Section 15.609(a) states in part that “the competitive range____ shall be determined on the basis of cost or price and other factors that were stated in the solicitation ...” 48 C.F.R. § 15.609(a). Plaintiffs argument that this section was violated fails for two reasons. First, the solicitation clearly indicated that cost would be considered in light of the technical merit of each proposal, stating “where technical evaluations are essentially equal in merit, cost to the government will be considered in determining the *684successful offeror.” Thus, if an evaluator had determined that a proposal’s technical merit was comparatively weak, there would be, logically, no extensive cost analysis. Second, the evaluation sheets represent only a portion of the overall consideration plaintiffs proposal received, and. this court is not in a position to speculate on the criteria defendant used at the different levels of its decision-making process. The court finds that defendant committed no statutory or regulatory violations in its rejection of plaintiffs proposal. Plaintiff therefore was not denied impartial consideration.

IV. Injunctive Relief

' Plaintiff sought to enjoin defendant from awarding any contract until plaintiffs proposal is re-evaluated by a different group of experts, and demanded that defendant certify to the court that it has retained a more knowledgeable group of evaluators to review proposals in the software process field.

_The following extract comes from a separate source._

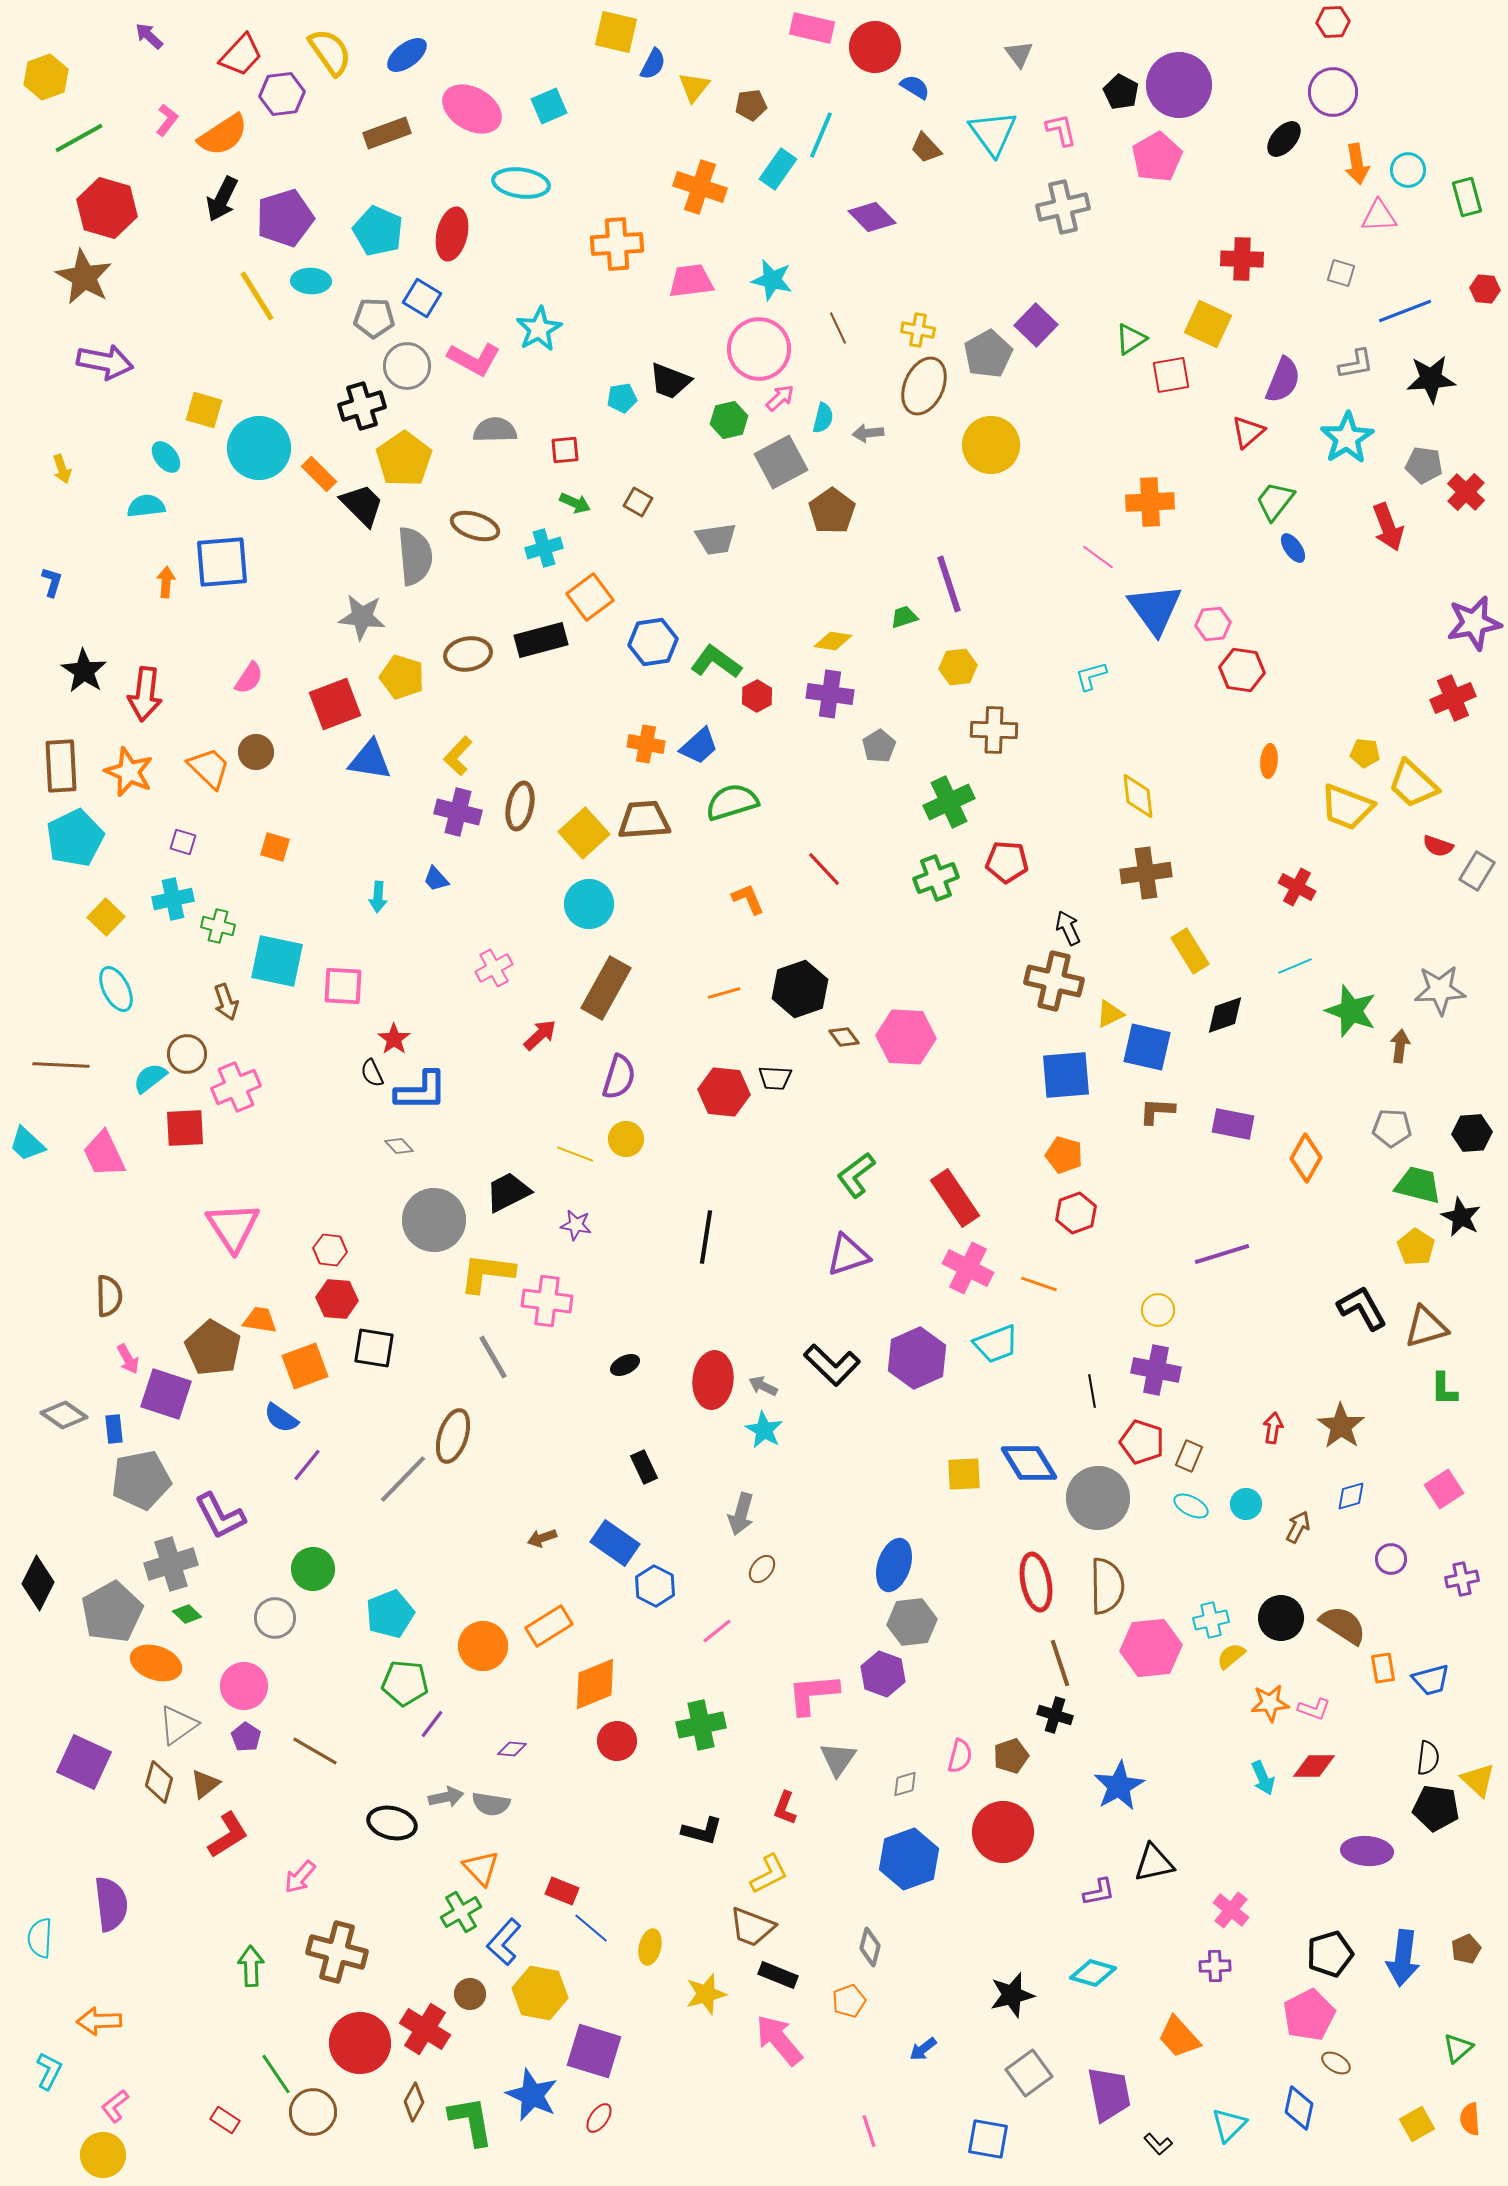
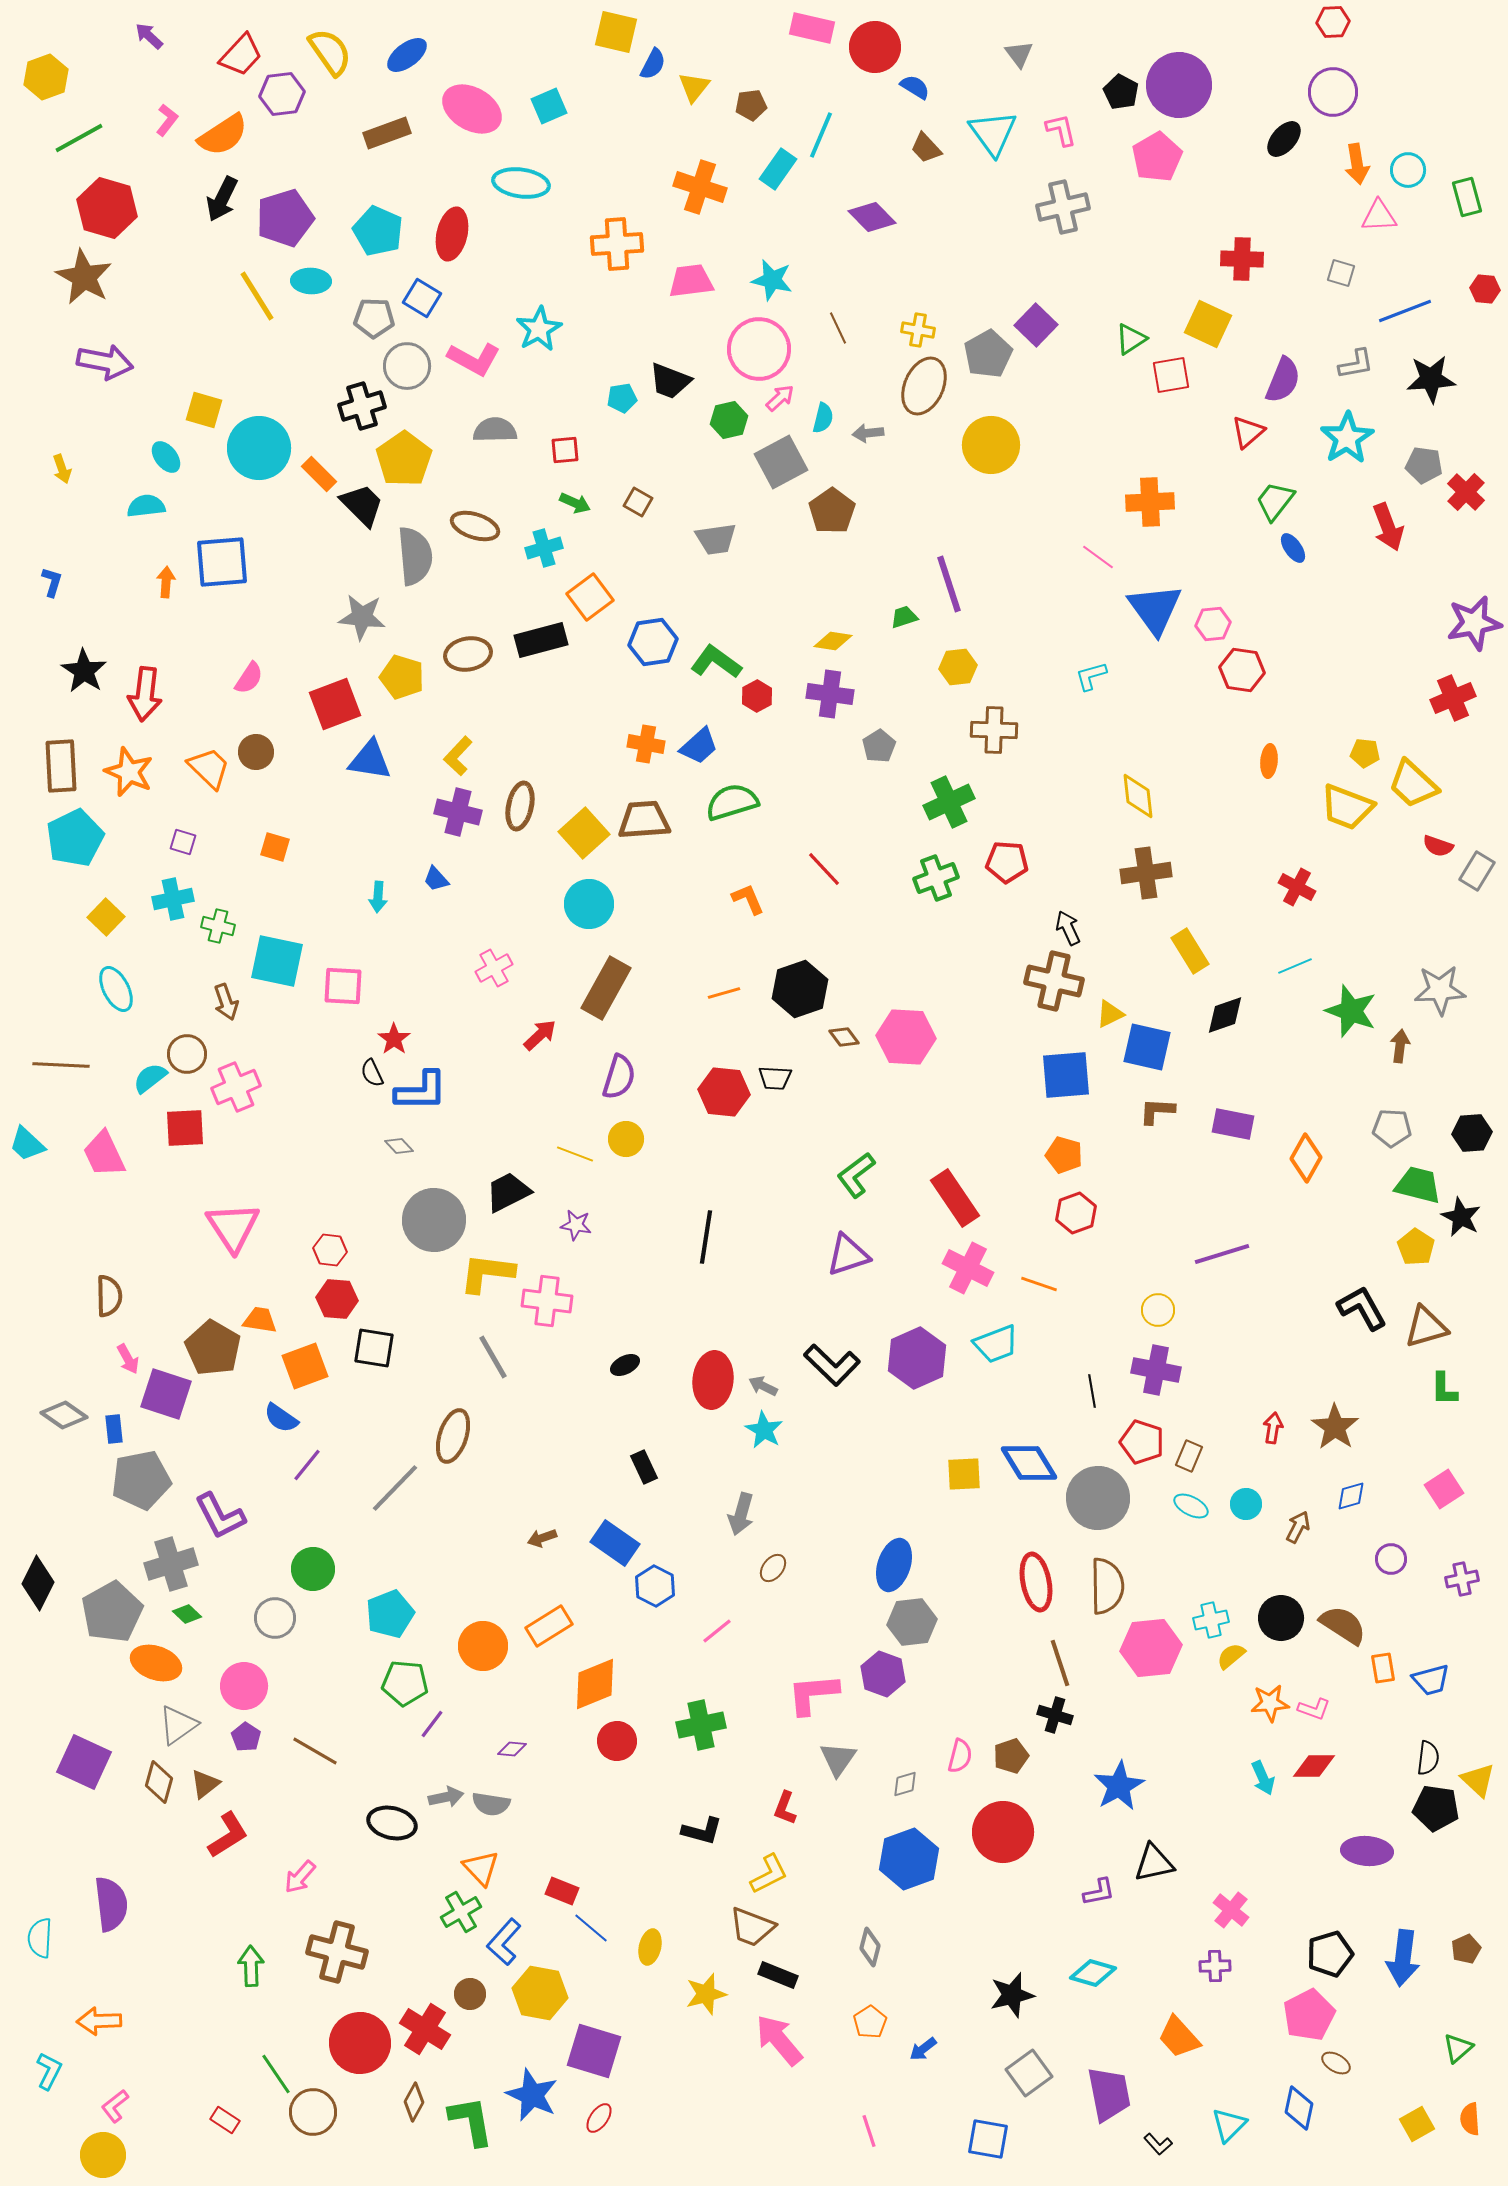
brown star at (1341, 1426): moved 6 px left, 1 px down
gray line at (403, 1479): moved 8 px left, 9 px down
brown ellipse at (762, 1569): moved 11 px right, 1 px up
orange pentagon at (849, 2001): moved 21 px right, 21 px down; rotated 12 degrees counterclockwise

The court’s review of a plaintiffs claim for injunctive relief should be reviewed through the same narrow lens that is used to consider claims for bid preparation costs. A great deal of respect should be accorded to the agency’s decision-making process, because of the wide discretion given to contracting officers in conducting the bid evaluation process. See RADVA Corp. v. United States, 17 Cl.Ct. 812, 818 (1989), aff'd, 914 F.2d 271 (Fed.Cir.1990). This court refuses to substitute its judgment on matters before the agencies in question absent a clear showing by plaintiff of an irrational or unreasonable decision. As discussed above, plaintiff has failed to demonstrate such, and therefore injunctive relief is denied.

CONCLUSION

The court denies plaintiffs motion for summary judgment and grants defendant’s cross motion for summary judgment.

IT IS SO ORDERED.

. Congressional defense policy includes the stated goal of maintaining advanced research and development activities to provide the armed forces with systems capable of ensuring technological superiority over potential adversaries. 10 U.S.C. § 2501(a)(3) (1992).

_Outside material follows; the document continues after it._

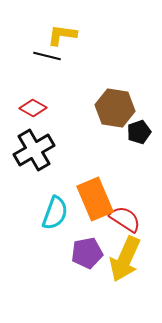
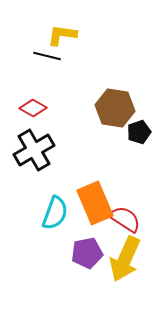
orange rectangle: moved 4 px down
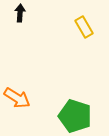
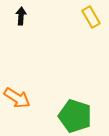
black arrow: moved 1 px right, 3 px down
yellow rectangle: moved 7 px right, 10 px up
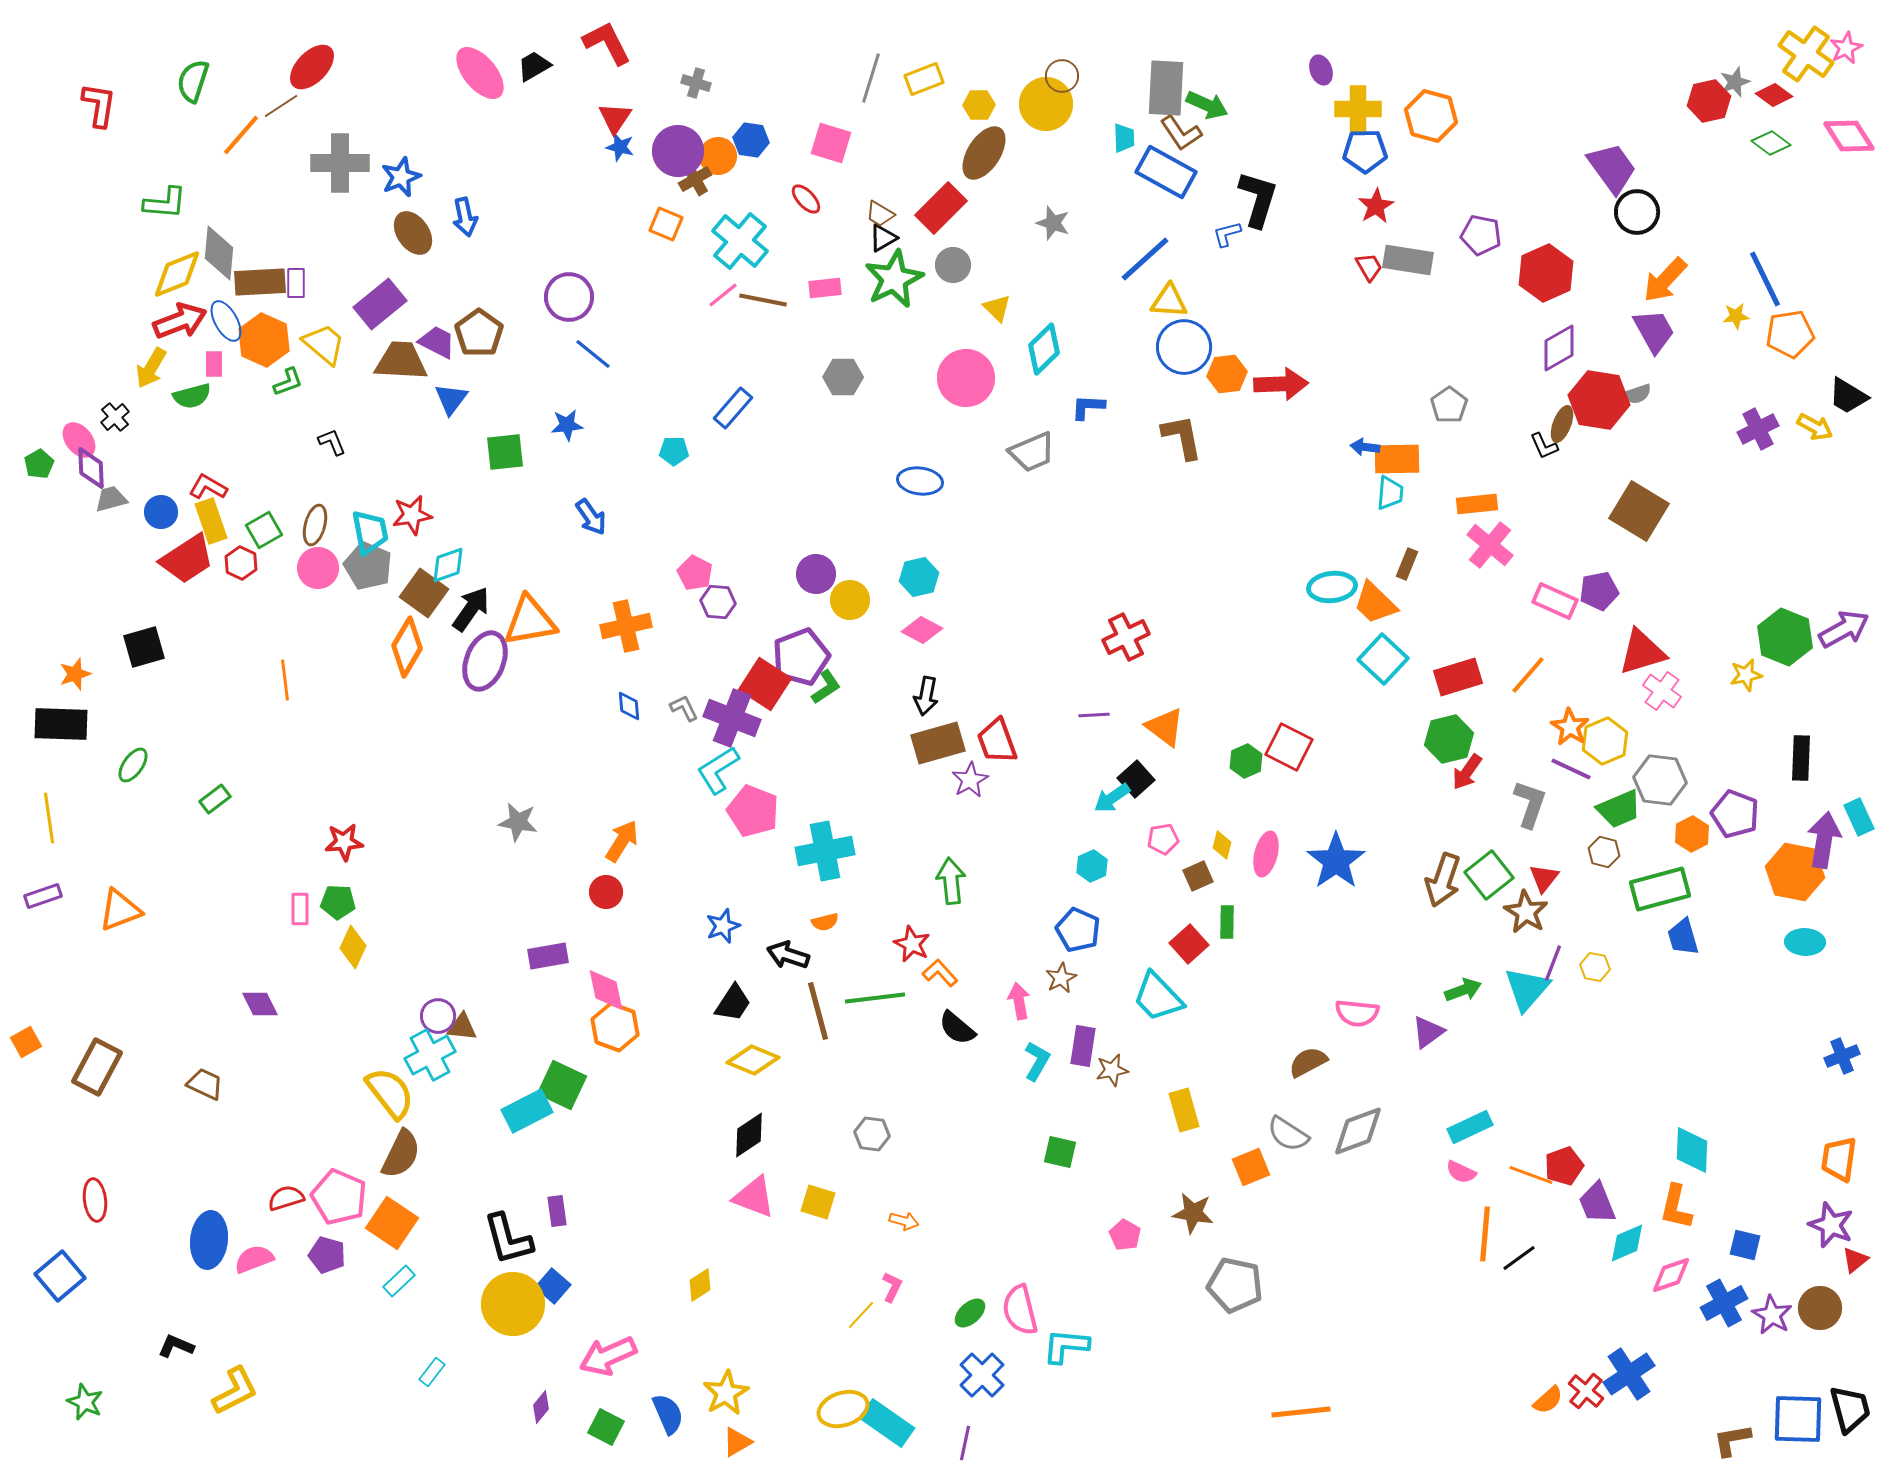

. Plaintiff derived this requirement from a letter it received from DARPA dated March 22, 1994, stating that each of the over 2,450 proposals received was evaluated by at least two evaluators.

. It is worth noting that a primary purpose of the evaluation sheets was to provide evaluators with guidelines from which they may consider proposals. They were not final scoresheets, and no written opinion contained therein can be deemed wrong or right. The sheets in this case were *683used for discussion purposes by the TRP SBIR review panel.

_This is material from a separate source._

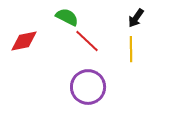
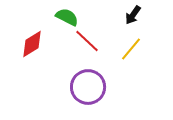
black arrow: moved 3 px left, 3 px up
red diamond: moved 8 px right, 3 px down; rotated 20 degrees counterclockwise
yellow line: rotated 40 degrees clockwise
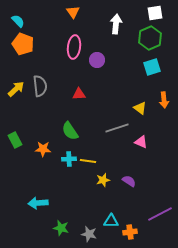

. Finally, plaintiff cited as evidence of abuse of discretion the fact that no contracts were awarded in category TRP 93-003, and that defendant gave no reasonable, articulated basis for this decision. This argument is weakened by the fact that the solicitation clearly indicated that contracts would not necessarily be awarded in all proposal areas, and that as a matter of law, the government retains, in its discretion, the right to reject all bids without any liability. Robert F. Simmons & Assocs. v. United States, 175 Ct.Cl. 510, 360 F.2d 962 (1966). Furthermore, plaintiff has no standing to dispute the government’s evaluation of proposals submitted by other bidders.